| Dataset records |
<<<<

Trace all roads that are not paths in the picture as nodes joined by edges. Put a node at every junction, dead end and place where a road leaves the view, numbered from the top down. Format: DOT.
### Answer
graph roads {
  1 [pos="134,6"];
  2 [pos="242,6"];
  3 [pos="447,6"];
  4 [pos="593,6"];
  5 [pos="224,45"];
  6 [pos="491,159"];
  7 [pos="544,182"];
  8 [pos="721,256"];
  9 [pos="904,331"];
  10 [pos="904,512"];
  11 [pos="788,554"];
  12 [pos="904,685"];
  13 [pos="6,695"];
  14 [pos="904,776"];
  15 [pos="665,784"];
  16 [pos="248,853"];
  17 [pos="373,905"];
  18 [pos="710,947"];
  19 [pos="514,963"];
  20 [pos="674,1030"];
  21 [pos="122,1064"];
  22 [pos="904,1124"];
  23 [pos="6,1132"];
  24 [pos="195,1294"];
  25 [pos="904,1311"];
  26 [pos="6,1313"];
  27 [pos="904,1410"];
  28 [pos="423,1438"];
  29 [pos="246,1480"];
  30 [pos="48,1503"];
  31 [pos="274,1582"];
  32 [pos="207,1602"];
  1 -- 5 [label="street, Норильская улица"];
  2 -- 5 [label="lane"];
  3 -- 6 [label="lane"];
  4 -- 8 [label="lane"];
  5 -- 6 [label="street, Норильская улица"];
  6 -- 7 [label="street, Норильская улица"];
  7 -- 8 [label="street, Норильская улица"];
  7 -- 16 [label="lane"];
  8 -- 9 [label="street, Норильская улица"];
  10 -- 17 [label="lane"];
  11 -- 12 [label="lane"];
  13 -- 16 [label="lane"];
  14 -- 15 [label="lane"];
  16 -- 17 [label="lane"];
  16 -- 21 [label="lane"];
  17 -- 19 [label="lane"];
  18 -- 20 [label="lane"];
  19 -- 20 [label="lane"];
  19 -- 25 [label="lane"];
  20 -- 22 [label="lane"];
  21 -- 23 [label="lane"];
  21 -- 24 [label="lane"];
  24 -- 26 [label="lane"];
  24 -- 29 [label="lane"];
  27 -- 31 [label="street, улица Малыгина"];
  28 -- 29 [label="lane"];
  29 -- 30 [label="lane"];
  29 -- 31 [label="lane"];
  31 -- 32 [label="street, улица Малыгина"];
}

>>>>
<<<<

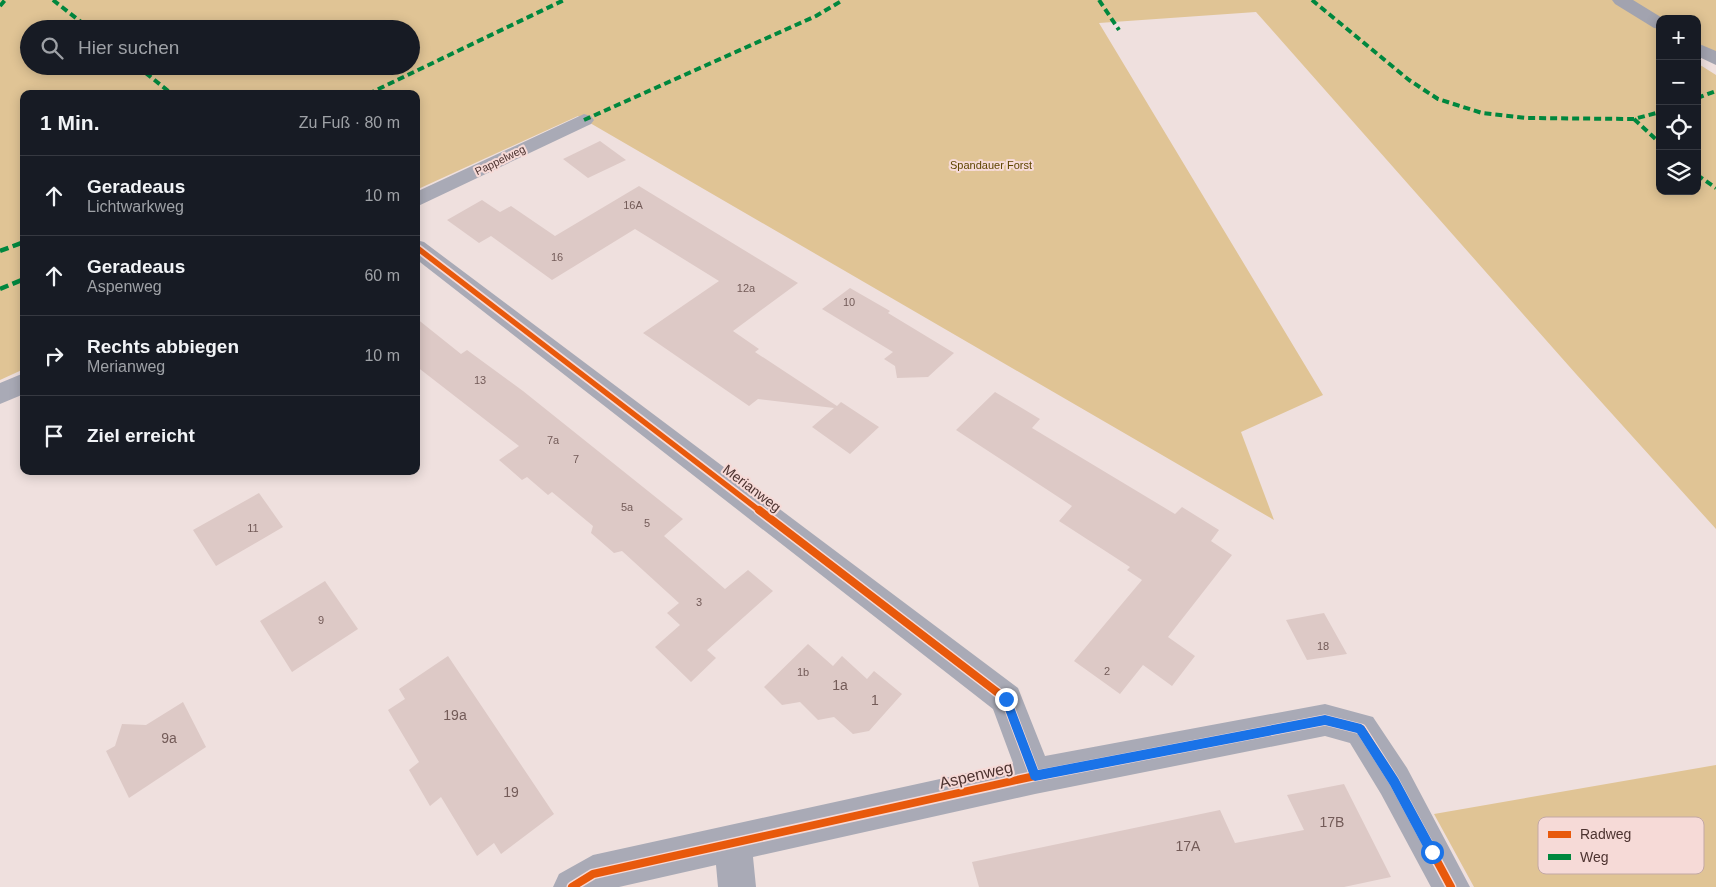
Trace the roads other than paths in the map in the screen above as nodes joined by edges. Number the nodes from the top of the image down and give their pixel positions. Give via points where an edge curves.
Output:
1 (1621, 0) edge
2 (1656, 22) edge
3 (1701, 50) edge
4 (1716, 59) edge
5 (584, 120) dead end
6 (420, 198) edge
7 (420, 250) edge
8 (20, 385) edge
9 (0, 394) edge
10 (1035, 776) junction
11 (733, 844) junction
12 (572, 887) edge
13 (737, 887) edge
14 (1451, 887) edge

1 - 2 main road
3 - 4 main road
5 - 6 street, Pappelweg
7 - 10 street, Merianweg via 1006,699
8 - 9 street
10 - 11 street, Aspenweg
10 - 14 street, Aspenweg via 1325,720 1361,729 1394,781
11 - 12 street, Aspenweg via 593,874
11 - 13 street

>>>>

| Your instructions |
Go through the records and count the lines that include "down", then give only that number.

| Written solution |
2